Collected data:
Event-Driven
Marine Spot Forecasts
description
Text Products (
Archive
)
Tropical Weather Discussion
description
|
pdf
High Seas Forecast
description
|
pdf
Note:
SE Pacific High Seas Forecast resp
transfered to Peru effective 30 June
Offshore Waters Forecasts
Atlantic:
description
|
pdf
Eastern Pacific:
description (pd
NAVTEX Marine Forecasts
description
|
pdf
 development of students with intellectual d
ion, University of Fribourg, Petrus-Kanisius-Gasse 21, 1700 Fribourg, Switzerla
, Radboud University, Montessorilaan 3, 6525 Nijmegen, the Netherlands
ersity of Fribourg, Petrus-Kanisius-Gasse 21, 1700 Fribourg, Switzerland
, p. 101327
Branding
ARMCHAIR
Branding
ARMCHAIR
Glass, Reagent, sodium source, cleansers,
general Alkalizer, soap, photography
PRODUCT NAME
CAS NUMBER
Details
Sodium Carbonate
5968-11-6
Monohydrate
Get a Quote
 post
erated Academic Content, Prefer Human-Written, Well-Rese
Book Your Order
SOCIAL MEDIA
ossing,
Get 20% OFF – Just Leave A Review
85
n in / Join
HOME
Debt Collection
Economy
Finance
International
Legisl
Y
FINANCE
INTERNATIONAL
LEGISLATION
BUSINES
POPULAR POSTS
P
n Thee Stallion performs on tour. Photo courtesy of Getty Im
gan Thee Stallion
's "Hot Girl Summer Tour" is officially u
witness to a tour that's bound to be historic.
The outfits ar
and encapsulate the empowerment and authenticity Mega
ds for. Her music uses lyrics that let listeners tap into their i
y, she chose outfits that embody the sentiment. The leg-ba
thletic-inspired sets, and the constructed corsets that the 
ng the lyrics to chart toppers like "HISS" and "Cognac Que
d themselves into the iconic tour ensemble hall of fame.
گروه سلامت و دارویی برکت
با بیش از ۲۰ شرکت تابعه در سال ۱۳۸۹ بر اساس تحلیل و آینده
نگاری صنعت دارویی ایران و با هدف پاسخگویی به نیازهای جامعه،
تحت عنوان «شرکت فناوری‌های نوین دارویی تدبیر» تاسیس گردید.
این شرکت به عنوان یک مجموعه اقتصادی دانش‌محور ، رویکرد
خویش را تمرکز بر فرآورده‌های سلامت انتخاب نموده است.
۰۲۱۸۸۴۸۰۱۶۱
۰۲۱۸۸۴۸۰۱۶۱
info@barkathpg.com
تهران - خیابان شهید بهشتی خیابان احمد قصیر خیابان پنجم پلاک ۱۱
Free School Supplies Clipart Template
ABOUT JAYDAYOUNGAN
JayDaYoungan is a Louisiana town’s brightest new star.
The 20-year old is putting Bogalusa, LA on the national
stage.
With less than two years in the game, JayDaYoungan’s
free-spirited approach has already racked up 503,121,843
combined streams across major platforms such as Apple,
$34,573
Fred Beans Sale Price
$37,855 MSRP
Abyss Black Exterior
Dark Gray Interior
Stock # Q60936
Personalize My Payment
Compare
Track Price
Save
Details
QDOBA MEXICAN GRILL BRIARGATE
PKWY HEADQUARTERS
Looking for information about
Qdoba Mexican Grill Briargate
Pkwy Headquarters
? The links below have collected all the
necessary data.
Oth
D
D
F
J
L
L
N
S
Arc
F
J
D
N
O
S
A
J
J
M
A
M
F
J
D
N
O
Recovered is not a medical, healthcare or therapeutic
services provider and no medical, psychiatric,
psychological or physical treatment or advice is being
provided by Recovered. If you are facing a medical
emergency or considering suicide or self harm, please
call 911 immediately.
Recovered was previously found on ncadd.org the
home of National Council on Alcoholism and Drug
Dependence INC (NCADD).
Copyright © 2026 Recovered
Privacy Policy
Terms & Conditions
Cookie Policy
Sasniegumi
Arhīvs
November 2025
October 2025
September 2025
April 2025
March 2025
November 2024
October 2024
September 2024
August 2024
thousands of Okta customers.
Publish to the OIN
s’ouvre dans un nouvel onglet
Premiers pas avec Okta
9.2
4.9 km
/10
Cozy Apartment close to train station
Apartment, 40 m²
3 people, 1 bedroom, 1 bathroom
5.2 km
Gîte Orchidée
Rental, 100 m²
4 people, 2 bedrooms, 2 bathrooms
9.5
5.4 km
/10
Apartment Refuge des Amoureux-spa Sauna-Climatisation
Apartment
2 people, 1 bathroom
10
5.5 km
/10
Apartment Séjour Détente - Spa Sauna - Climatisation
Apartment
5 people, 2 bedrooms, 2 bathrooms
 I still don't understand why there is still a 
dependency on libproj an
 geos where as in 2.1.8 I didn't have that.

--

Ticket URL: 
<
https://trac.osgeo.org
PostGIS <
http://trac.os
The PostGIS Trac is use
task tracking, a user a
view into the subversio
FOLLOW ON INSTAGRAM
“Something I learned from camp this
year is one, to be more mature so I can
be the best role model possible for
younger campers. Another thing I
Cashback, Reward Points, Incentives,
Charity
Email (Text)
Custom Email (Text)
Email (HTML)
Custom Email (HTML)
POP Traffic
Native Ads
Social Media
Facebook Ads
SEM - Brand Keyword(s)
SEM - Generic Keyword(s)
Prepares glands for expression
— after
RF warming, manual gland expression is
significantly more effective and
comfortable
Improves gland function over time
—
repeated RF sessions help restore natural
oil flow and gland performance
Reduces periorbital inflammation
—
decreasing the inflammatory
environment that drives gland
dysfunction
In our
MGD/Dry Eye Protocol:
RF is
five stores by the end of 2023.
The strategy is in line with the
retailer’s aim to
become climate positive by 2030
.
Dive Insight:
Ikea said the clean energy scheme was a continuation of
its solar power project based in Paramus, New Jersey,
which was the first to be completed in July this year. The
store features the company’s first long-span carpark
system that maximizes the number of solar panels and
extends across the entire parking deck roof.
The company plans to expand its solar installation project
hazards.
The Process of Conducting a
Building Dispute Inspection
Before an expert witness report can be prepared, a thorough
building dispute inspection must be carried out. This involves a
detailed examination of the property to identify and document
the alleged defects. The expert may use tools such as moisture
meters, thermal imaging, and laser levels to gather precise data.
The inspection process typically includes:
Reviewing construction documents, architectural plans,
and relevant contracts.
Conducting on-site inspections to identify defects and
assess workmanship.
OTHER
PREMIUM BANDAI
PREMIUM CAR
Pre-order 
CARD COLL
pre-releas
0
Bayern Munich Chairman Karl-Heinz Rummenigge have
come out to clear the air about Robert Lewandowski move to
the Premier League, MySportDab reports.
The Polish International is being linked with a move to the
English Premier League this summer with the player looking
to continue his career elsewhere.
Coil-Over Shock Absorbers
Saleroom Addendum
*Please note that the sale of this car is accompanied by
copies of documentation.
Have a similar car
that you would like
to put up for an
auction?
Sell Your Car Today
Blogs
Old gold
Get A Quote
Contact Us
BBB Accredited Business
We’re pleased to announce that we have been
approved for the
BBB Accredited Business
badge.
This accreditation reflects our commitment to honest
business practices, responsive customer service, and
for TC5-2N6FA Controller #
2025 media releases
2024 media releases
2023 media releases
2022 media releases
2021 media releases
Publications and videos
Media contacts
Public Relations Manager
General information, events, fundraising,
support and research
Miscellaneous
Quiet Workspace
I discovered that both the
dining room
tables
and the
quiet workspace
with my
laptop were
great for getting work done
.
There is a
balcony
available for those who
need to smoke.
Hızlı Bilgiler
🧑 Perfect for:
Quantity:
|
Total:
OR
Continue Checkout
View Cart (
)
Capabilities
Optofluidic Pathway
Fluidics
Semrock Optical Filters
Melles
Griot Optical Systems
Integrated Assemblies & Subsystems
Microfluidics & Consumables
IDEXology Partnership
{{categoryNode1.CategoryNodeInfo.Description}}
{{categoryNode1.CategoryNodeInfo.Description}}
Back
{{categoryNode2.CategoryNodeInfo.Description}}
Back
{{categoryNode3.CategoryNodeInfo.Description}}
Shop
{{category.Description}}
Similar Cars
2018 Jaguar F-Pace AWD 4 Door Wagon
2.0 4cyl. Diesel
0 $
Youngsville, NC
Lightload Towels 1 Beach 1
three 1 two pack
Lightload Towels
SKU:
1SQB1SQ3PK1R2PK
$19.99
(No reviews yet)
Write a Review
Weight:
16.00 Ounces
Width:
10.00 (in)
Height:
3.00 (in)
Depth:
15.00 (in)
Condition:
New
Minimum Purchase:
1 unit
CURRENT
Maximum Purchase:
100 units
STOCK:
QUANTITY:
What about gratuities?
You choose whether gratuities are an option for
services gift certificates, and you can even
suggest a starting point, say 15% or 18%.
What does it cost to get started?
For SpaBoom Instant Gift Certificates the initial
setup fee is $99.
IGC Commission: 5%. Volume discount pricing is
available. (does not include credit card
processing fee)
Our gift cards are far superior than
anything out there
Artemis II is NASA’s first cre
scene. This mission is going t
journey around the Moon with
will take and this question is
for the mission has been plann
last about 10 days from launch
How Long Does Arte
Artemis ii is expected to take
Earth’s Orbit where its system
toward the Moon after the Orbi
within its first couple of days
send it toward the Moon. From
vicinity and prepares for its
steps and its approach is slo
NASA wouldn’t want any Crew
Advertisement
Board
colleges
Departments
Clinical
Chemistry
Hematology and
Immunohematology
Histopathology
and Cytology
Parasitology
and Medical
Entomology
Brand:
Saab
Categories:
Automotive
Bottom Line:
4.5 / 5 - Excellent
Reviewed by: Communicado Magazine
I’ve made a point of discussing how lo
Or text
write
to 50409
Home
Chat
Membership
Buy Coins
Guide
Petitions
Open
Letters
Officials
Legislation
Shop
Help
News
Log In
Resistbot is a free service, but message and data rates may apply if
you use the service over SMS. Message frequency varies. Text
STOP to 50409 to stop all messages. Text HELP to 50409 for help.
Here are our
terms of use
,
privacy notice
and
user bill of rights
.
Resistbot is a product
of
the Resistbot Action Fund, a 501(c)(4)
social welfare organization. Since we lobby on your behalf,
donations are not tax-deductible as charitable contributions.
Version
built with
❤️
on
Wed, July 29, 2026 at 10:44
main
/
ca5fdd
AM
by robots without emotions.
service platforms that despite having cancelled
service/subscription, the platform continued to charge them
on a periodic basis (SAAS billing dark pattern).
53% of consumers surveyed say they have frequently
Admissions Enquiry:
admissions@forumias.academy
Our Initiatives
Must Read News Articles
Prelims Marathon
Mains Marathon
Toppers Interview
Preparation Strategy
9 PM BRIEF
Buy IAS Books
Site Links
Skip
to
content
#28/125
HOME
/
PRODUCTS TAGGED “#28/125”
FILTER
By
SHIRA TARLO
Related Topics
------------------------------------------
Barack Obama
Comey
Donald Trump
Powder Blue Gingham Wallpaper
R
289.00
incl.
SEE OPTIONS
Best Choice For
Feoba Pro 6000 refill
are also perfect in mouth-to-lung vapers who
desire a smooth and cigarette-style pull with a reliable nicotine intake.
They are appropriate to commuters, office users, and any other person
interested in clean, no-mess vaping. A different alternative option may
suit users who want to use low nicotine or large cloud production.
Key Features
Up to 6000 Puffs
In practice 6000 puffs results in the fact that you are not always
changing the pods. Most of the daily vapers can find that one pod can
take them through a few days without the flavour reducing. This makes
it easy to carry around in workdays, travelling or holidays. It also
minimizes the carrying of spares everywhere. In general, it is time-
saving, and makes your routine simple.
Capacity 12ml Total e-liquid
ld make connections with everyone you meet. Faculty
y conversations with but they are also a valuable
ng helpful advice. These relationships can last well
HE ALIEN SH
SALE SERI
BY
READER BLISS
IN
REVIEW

* _WHAT NEEDS TO BE DONE_
Reproduce the lines starting at the beginning of the items and ending at the line containing "transfered to Peru effective 30 June", including both ends.

* _ANSWER TO THIS EXERCISE_
Event-Driven
Marine Spot Forecasts
description
Text Products (
Archive
)
Tropical Weather Discussion
description
|
pdf
High Seas Forecast
description
|
pdf
Note:
SE Pacific High Seas Forecast resp
transfered to Peru effective 30 June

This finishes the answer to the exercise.